BEGIN

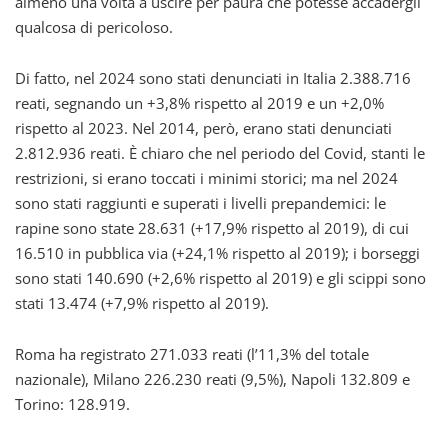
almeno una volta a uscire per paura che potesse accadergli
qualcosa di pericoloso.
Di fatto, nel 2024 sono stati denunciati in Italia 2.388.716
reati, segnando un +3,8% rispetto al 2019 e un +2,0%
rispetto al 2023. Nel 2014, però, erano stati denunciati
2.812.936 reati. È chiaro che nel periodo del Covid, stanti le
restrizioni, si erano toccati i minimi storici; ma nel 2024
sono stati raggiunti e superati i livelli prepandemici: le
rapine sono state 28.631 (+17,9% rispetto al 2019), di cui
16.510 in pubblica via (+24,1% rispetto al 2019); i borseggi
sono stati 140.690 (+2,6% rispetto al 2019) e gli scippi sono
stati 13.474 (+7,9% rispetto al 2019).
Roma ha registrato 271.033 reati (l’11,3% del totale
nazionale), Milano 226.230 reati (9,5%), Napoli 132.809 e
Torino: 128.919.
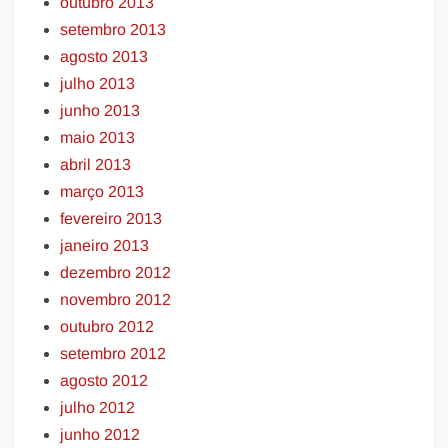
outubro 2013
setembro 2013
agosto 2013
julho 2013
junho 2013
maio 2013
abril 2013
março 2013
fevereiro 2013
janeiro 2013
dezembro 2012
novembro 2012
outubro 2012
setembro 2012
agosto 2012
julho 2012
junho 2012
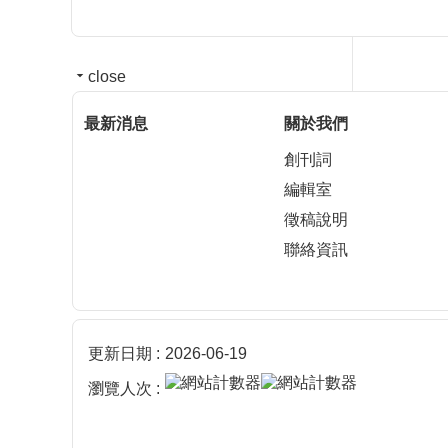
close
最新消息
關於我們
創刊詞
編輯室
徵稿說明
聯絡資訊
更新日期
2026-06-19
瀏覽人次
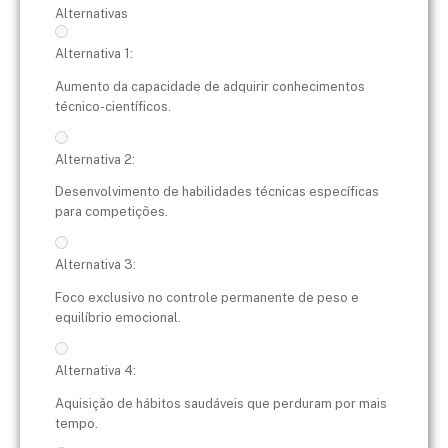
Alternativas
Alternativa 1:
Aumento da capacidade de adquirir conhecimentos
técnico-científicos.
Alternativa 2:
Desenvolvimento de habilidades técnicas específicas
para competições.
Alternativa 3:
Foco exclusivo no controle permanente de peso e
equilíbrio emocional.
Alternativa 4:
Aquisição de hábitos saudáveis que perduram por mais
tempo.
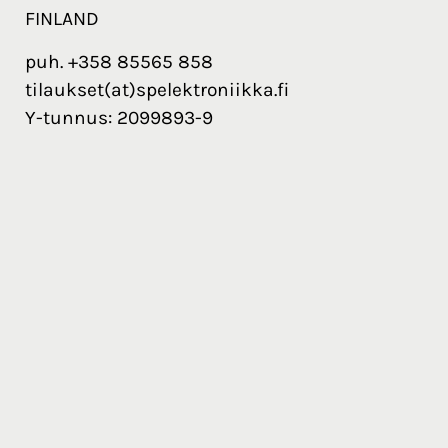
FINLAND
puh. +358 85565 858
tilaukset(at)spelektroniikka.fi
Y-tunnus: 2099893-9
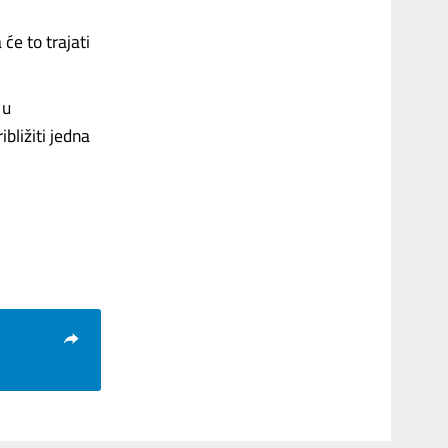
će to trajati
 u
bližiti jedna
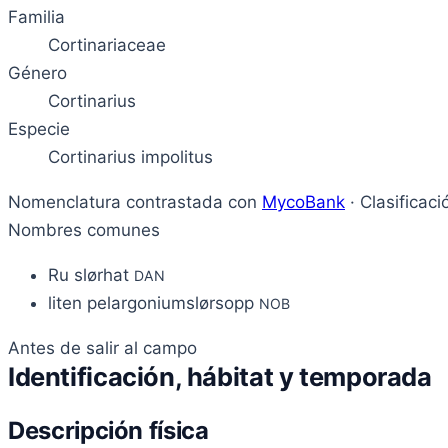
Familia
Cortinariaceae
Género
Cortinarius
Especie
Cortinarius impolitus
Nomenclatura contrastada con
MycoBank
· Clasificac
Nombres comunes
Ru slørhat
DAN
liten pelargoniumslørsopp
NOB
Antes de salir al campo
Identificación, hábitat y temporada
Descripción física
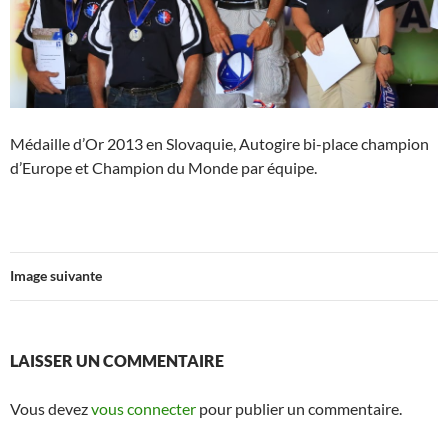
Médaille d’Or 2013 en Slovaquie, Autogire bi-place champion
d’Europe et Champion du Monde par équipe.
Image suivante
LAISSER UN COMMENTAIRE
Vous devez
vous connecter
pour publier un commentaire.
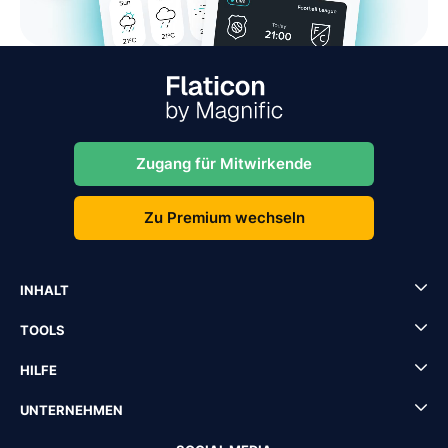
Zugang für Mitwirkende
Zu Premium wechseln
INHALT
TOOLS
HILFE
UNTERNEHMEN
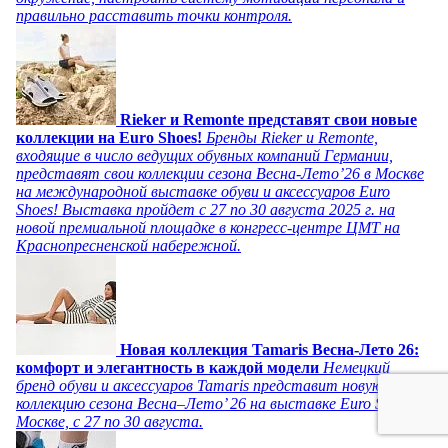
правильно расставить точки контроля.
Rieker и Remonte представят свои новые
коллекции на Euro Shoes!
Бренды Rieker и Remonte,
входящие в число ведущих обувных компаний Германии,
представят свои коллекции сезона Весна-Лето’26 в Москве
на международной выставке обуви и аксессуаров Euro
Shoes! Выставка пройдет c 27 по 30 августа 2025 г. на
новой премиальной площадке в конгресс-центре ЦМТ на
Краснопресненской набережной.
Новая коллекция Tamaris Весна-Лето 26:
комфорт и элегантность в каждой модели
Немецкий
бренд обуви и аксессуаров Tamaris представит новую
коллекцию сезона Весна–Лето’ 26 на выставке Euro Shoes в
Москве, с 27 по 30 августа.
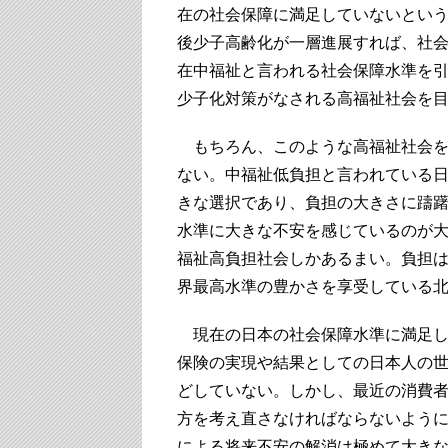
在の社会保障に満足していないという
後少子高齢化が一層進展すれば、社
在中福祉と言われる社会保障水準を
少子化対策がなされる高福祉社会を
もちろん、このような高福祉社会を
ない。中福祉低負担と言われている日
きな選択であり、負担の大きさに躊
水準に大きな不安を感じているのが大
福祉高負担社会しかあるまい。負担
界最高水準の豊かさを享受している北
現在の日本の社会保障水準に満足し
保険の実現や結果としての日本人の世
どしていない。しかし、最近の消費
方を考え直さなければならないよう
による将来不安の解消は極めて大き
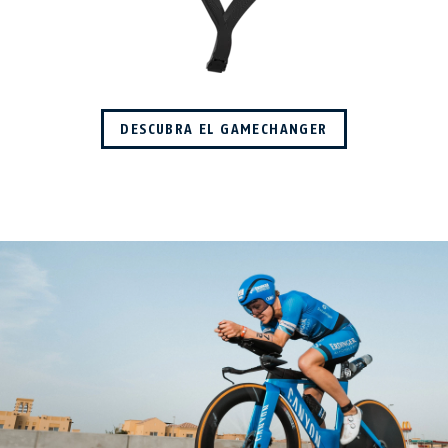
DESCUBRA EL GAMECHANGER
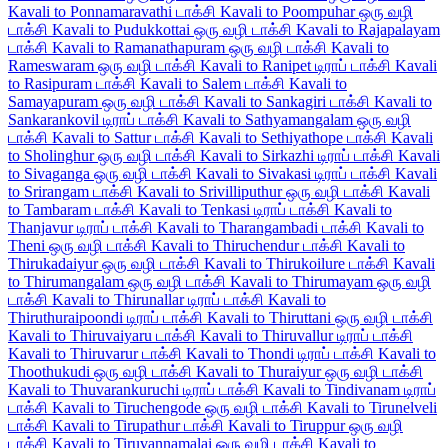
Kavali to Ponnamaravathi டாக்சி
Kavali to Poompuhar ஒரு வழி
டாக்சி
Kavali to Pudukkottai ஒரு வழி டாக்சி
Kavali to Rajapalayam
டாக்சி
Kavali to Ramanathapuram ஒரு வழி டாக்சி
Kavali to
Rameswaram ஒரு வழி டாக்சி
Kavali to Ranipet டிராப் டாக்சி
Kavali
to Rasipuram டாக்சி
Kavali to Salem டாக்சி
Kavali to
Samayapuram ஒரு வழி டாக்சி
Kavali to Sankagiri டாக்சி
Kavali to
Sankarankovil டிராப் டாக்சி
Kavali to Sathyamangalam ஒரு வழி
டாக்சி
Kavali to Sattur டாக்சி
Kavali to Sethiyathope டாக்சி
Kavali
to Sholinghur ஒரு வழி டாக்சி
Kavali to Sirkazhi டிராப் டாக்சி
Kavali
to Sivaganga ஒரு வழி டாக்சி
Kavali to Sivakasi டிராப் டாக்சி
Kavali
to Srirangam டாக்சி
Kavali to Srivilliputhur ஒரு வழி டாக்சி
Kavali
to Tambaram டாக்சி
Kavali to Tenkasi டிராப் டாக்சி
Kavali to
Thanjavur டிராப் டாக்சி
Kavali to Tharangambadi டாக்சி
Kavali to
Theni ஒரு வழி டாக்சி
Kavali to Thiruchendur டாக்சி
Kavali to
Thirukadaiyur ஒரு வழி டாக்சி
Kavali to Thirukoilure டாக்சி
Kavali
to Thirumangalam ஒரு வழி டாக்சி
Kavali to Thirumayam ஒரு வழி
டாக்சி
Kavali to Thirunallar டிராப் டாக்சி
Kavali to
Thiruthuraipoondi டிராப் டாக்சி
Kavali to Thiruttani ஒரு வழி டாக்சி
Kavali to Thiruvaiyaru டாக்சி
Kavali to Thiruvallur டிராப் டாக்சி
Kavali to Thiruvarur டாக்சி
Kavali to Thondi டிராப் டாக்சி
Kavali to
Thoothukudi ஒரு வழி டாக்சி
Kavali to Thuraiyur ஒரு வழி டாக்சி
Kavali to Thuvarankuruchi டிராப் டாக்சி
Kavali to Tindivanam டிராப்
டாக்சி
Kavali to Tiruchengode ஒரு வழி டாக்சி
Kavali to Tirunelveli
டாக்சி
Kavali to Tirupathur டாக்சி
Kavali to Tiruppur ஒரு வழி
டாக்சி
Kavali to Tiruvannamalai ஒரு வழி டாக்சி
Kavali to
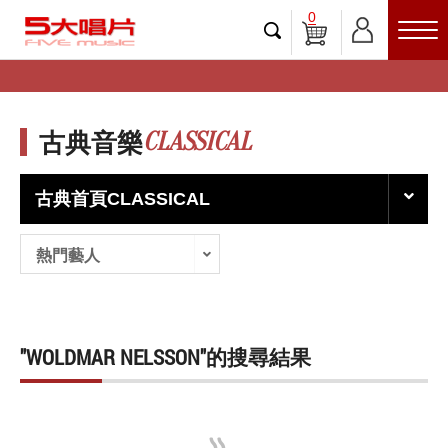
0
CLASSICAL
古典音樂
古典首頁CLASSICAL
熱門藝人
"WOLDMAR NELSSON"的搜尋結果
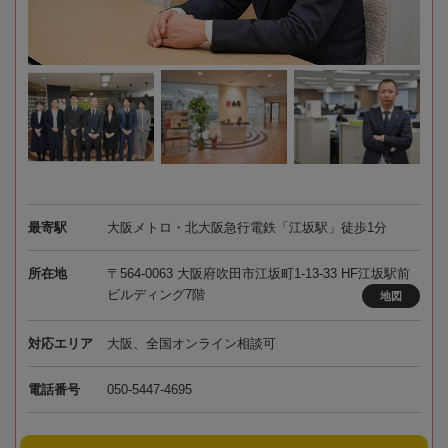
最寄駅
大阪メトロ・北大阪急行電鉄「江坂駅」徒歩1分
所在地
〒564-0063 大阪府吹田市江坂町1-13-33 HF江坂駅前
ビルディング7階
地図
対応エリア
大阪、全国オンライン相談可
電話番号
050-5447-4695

END

--- Task to carry out ---
Note every line above where the string "коллекции" shows up, and copy those lines.

--- Result of the exercise ---
коллекции на Euro Shoes!
представят свои коллекции сезона Весна-Лето’26 в Москве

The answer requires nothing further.